İlmin katline fetva!

Marxist politikacı Rodi Margulies aradan 12 sene geçtikten sonra, Dr. Süleyman Sayar’ı bırakın, mensup olduğu Uludağ Üniversitesi’nin yönetiminden “Yahudi karakteri konulu makaleyi nasıl yayınlarsınız” diye hesap soruyor ve hatta adamların “katli vâciptir” demeye getiriyor.
Dr. Sayar makalesinin sonuç bölümünde şöyle
yazıyor:
“Karakter ve zihniyet kavramları çerçevesinde Yahudi tarih ve kültürünün şekillendirdiği Yahudi millî/sosyal karakteri, üstünlük anlayışı ve tarihî ezilmişlik duygusu odağında ırkçı, bozguncu, entrikacı, kinci, intikamcı, dünyacı, isyankâr, dönek vb. karakter özelliklerine sahiptir. Bu karakterin din alanındaki belirleyici temel kavramları ise küfür, şirk ve nifaktır. Bu tablo, sosyo-psikolojik unsurları da dikkate alan tarihî karakter tesbiti çalışmamızda varılan doğal bir sonuç olmaktadır. Kur’an anlatımında Yahudi, dinî/ahlâkî bakış açısından olumsuz bir tutum ve davranışın sembolü olarak dikkat çekmektedir. Yahudi toplumunun tarihî karakteri ve sosyal psikolojisi, kendi kutsal kitaplarında da (“Eski Ahit”) Kur’an’dakine benzer özelliklerle gözler önüne serilmiştir. İki dinin kutsal metinlerinde de aynı olumsuz kişilik yapısı ve aykırı sosyal davranış biçiminin yansıtılması, bu karakterin objektif olarak tespiti yanında, sürekliliğinin de delili sayılabilir.”

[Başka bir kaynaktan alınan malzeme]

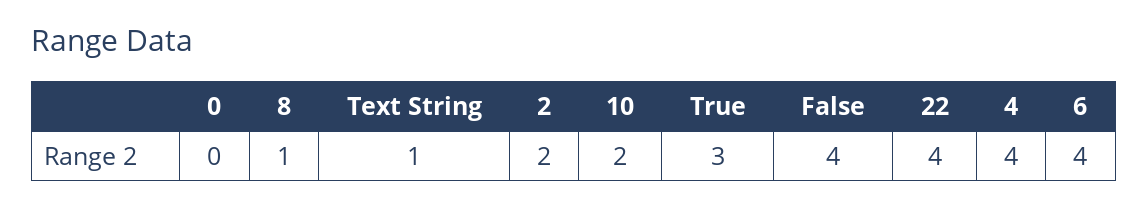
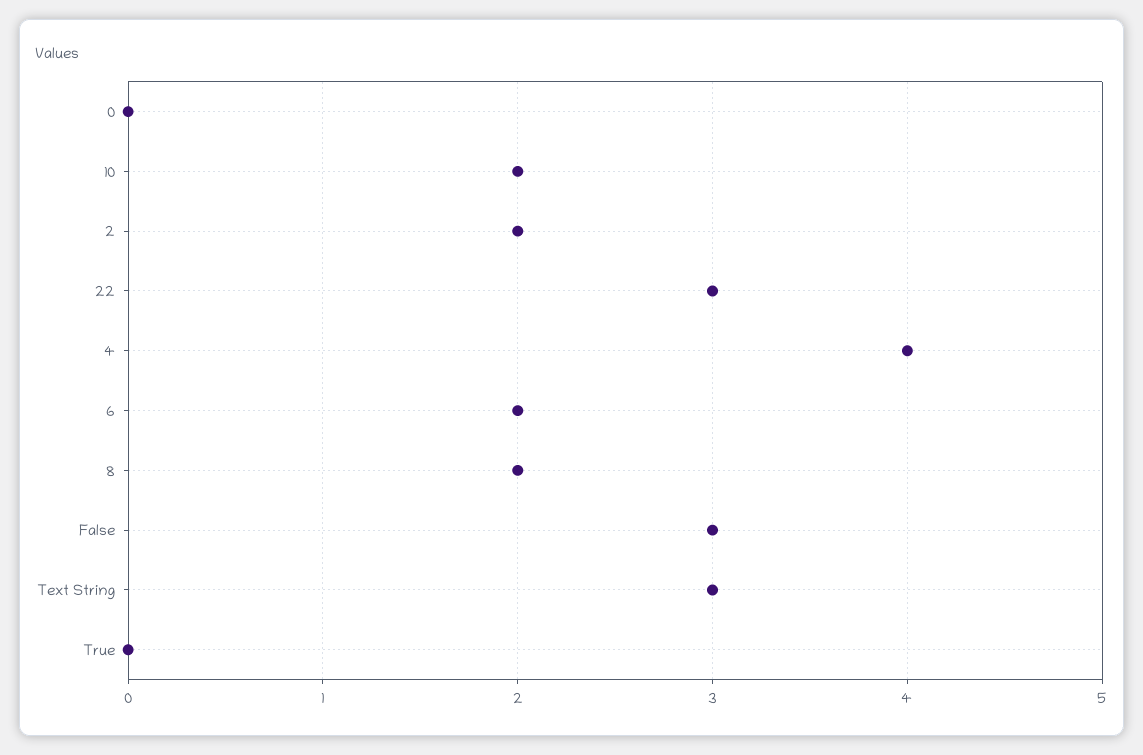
8: 1 -> 2
Text String: 1 -> 3
True: 3 -> 0
False: 4 -> 3
22: 4 -> 3
6: 4 -> 2

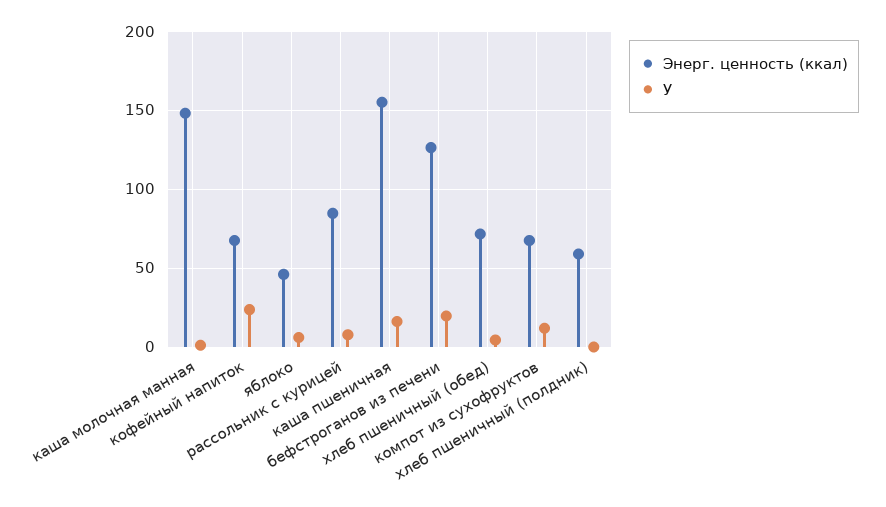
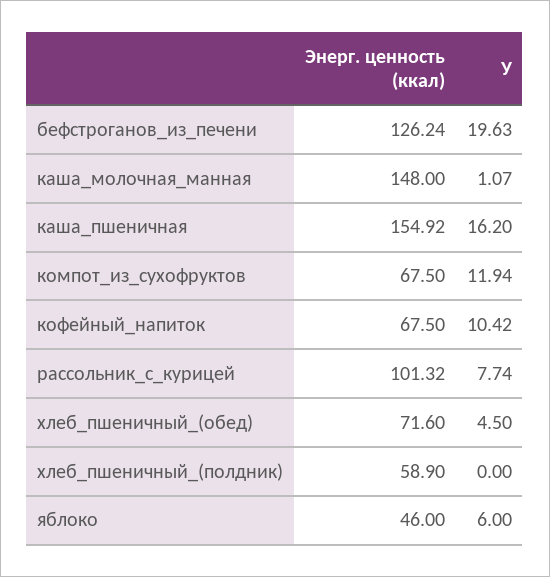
У, кофейный напиток: 25 -> 10.42
Энерг. ценность (ккал), рассольник с курицей: 85 -> 101.32

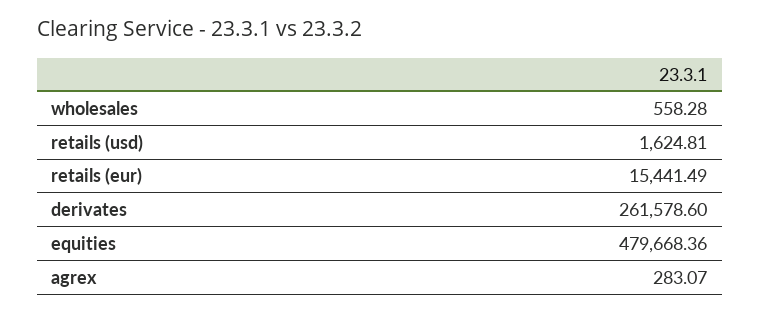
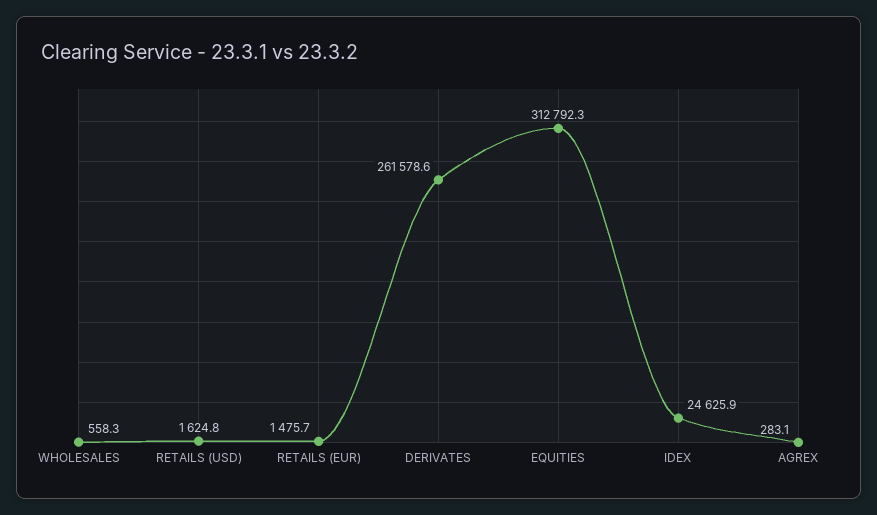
retails (eur): 15441.49 -> 1475.7
equities: 479668.36 -> 312792.3
IDEX: none -> 24625.9

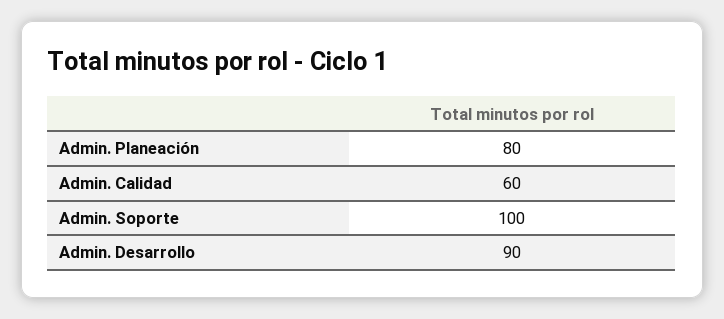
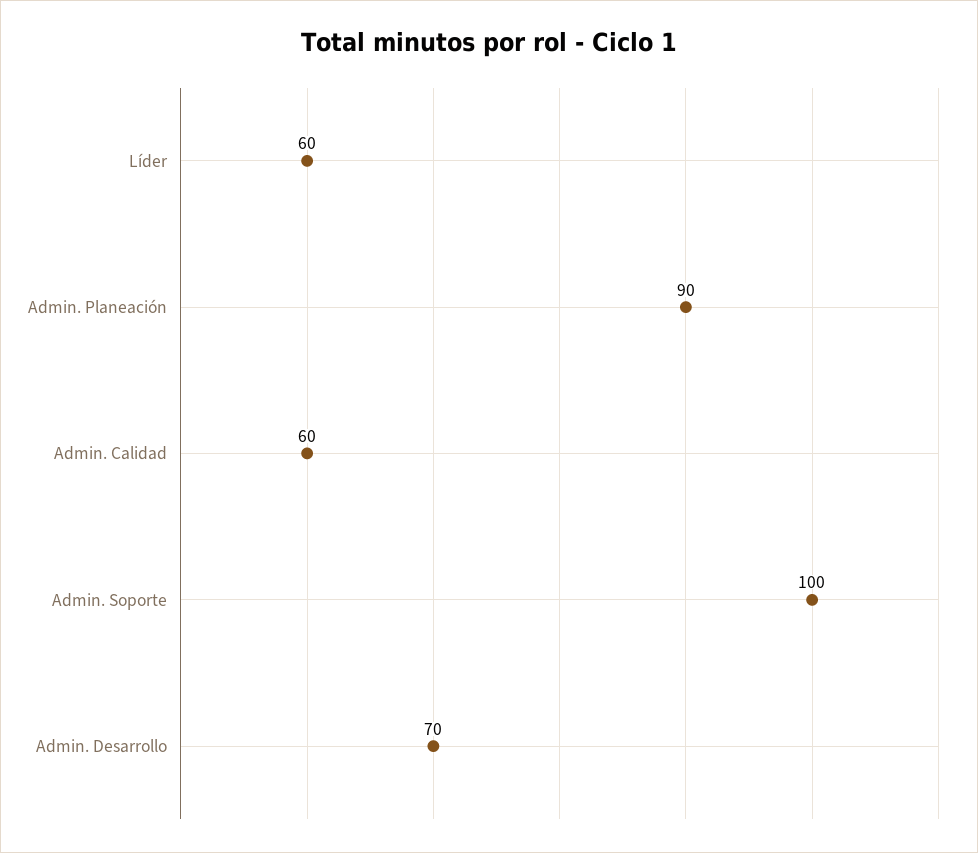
Admin. Planeación: 80 -> 90
Admin. Desarrollo: 90 -> 70
Líder: none -> 60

Dr. Sayar 13 sayfalık makalesinde 135 dip not kullanmıştır. Araştırıcı: “Kendi kutsal kitaplarında da (“Eski Ahit”) Kur’an’dakine benzer özelliklerle gözler önüne serilmiştir” diyor. Hem “Yahudiler”, hem “İslâmcılar”cevap vermeli şimdi!

***

Sehpa kurulmuş; asacaklar! BiaNet’ten Çiçek Tahaoğlu, kendi deyişiyle “Yahudilere yönelik nefret söylemi içeren” makaleyi fakültenin dekan yardımcısına sormuş:
“Dekan Yardımcısı Doç. Dr. Recep Cici, ‘Bu konuyu görüşüyoruz, ona göre bir değerlendirme yapacağız’ diye konuştu. Makalenin hâlâ web sitesinde yayında olduğunu söylememiz üzere, Cici ‘Makalenin tümünü belki gözden geçirmek gerekiyor. Kur’an bağlamında değerlendirmeler deniyor. Bu konuda Taraf’ta çıkan yazıdan da haberimiz var. Ona göre değerlendiriyoruz...”
Peşin peşin “nefret söylemi”nden bahsediliyor. Fakülteyi arayan kendisinden o kadar emin ki, “Makale hâlâ web sitesinde yayında” diyebiliyor.

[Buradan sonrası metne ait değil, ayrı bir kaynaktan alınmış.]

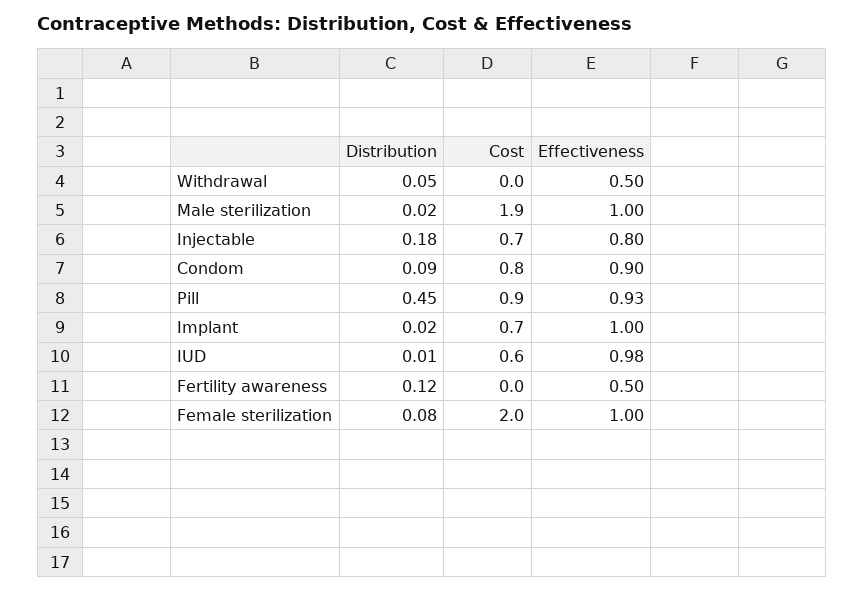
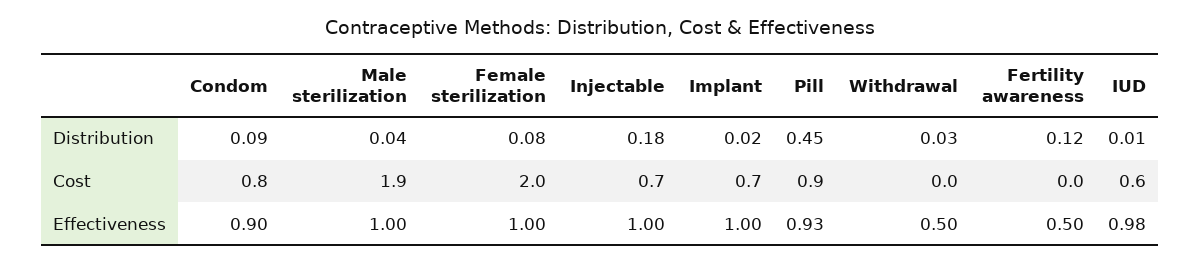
Distribution, Withdrawal: 0.05 -> 0.03
Distribution, Male sterilization: 0.02 -> 0.04
Effectiveness, Injectable: 0.8 -> 1

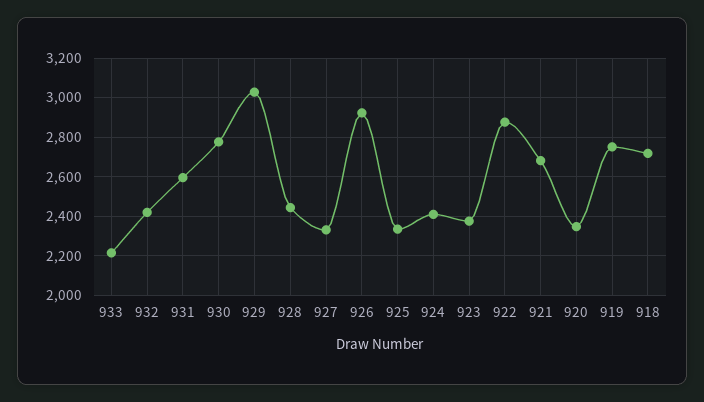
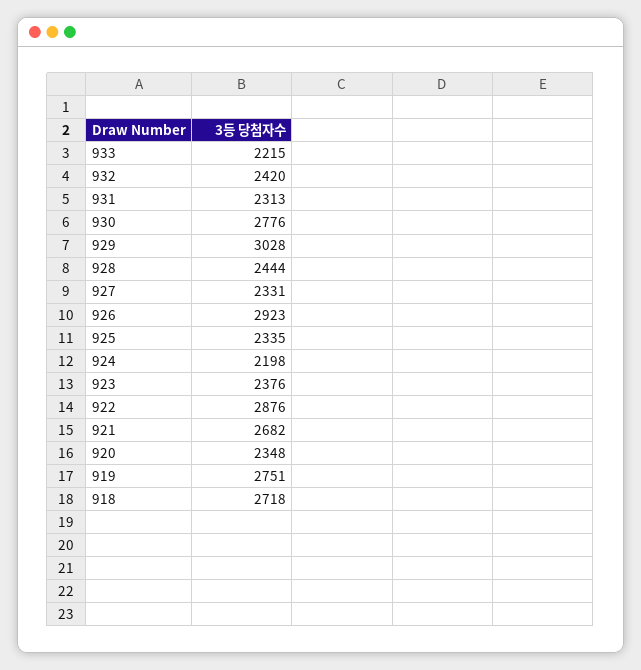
931: 2600 -> 2313
924: 2400 -> 2198

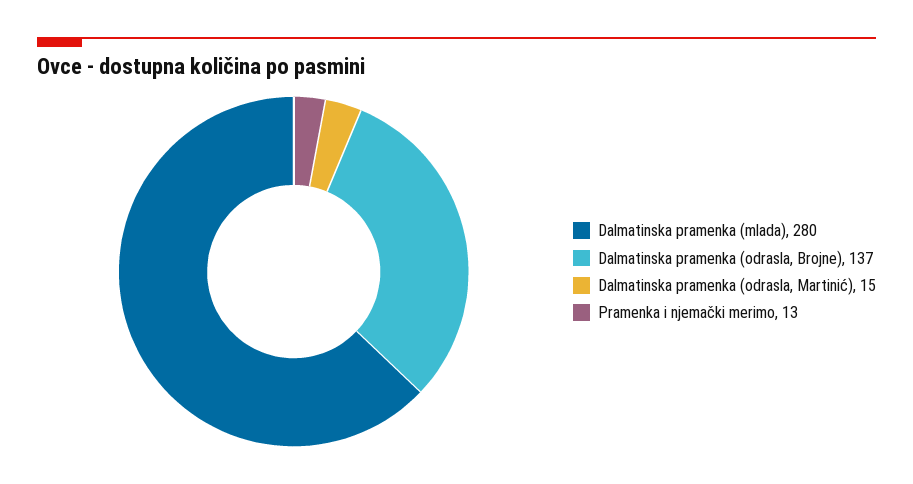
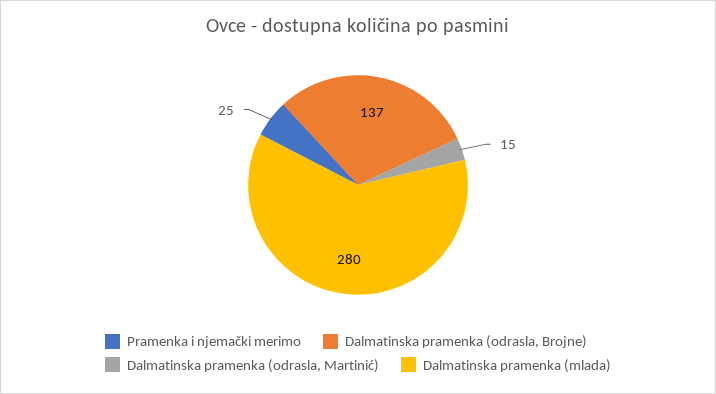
Pramenka i njemački merimo: 13 -> 25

Uludağ Üniversitesi İlahiyat Fakültesi Dergisi, hakemli bir dergi. O dergide yazı bir ilim heyetinin kontrolünde dergiye girebilir. İlim heyeti, makaleyi ince eleyip sık dokumak zorundadır. Kimin aleyhinde çıkarsa çıksın, deliller sağlamsa itiraz edemez. Ancak bir başkası karşı deliller getirebilir.
Onun için üniversite yönetiminin artık yapacağı bir şey yoktur. Eğer yönetim, polemiklerden ve tenkitlerden çekinip “tavır” almaya kalkışırsa, ilmi inkâr ediyor demektir.

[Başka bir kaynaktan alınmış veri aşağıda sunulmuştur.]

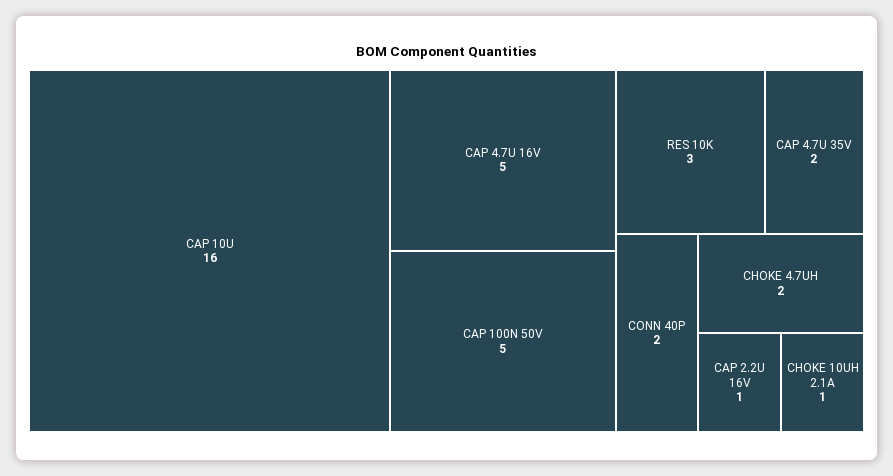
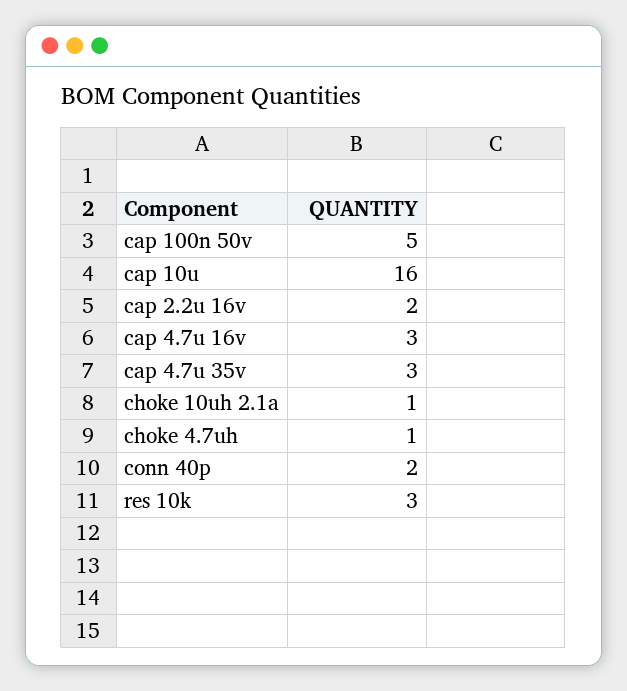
CAP 4.7U 16V: 5 -> 3
CAP 4.7U 35V: 2 -> 3
CHOKE 4.7UH: 2 -> 1
CAP 2.2U 16V: 1 -> 2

Burada, “Yahudiler aleyhine yazı çıktı, oh olsun” demiyorum. Demem de mümkün değil! İsrail’de, Filistin’de röportajlar yaptım, Yahudi kimliğini tanımaya çalıştım ve hatta Filistinlilere bakarak birçok meziyetlerini de övdüm. Endişem, ilmin katledilmesidir.